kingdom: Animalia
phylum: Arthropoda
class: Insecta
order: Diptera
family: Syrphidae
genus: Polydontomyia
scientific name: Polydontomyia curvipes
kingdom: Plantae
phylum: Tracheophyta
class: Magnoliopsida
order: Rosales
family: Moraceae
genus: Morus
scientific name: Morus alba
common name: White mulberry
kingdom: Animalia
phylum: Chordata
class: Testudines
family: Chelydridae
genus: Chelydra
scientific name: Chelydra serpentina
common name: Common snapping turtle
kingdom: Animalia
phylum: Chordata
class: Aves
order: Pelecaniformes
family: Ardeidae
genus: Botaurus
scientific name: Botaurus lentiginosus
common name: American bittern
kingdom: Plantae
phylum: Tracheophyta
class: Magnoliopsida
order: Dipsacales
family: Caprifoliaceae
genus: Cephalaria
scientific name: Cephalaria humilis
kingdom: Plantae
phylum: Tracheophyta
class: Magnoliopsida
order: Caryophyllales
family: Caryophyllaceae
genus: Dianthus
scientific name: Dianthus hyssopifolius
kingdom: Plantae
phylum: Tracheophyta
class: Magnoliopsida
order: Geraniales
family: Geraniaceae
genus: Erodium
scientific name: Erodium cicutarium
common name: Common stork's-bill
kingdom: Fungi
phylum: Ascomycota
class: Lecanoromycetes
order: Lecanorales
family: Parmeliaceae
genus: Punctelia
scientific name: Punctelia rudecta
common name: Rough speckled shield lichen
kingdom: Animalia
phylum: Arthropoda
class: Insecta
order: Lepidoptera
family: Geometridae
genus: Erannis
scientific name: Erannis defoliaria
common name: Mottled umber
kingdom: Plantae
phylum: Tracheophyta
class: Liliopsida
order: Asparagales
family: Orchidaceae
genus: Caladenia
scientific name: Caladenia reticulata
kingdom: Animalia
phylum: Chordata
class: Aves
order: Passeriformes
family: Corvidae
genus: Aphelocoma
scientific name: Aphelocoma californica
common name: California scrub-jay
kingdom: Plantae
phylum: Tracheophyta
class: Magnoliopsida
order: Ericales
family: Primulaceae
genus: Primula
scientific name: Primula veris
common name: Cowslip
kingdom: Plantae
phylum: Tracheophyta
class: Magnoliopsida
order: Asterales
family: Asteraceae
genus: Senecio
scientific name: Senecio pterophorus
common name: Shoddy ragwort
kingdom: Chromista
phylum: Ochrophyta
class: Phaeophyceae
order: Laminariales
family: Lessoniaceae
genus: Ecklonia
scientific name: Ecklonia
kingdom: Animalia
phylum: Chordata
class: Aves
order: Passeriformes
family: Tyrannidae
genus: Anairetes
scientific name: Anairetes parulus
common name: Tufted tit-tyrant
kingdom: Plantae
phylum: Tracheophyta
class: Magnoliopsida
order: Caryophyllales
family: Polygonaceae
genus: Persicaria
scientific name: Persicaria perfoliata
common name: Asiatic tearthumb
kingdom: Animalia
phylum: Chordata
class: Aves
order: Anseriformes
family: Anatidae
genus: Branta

▶ **Goal**: Rewrite everything from the start of the records down to the line containing "family: Orchidaceae", swapping "common name" for "vernacular name" and leaving the rest unchanged.

▶ **Worked answer**:
kingdom: Animalia
phylum: Arthropoda
class: Insecta
order: Diptera
family: Syrphidae
genus: Polydontomyia
scientific name: Polydontomyia curvipes
kingdom: Plantae
phylum: Tracheophyta
class: Magnoliopsida
order: Rosales
family: Moraceae
genus: Morus
scientific name: Morus alba
vernacular name: White mulberry
kingdom: Animalia
phylum: Chordata
class: Testudines
family: Chelydridae
genus: Chelydra
scientific name: Chelydra serpentina
vernacular name: Common snapping turtle
kingdom: Animalia
phylum: Chordata
class: Aves
order: Pelecaniformes
family: Ardeidae
genus: Botaurus
scientific name: Botaurus lentiginosus
vernacular name: American bittern
kingdom: Plantae
phylum: Tracheophyta
class: Magnoliopsida
order: Dipsacales
family: Caprifoliaceae
genus: Cephalaria
scientific name: Cephalaria humilis
kingdom: Plantae
phylum: Tracheophyta
class: Magnoliopsida
order: Caryophyllales
family: Caryophyllaceae
genus: Dianthus
scientific name: Dianthus hyssopifolius
kingdom: Plantae
phylum: Tracheophyta
class: Magnoliopsida
order: Geraniales
family: Geraniaceae
genus: Erodium
scientific name: Erodium cicutarium
vernacular name: Common stork's-bill
kingdom: Fungi
phylum: Ascomycota
class: Lecanoromycetes
order: Lecanorales
family: Parmeliaceae
genus: Punctelia
scientific name: Punctelia rudecta
vernacular name: Rough speckled shield lichen
kingdom: Animalia
phylum: Arthropoda
class: Insecta
order: Lepidoptera
family: Geometridae
genus: Erannis
scientific name: Erannis defoliaria
vernacular name: Mottled umber
kingdom: Plantae
phylum: Tracheophyta
class: Liliopsida
order: Asparagales
family: Orchidaceae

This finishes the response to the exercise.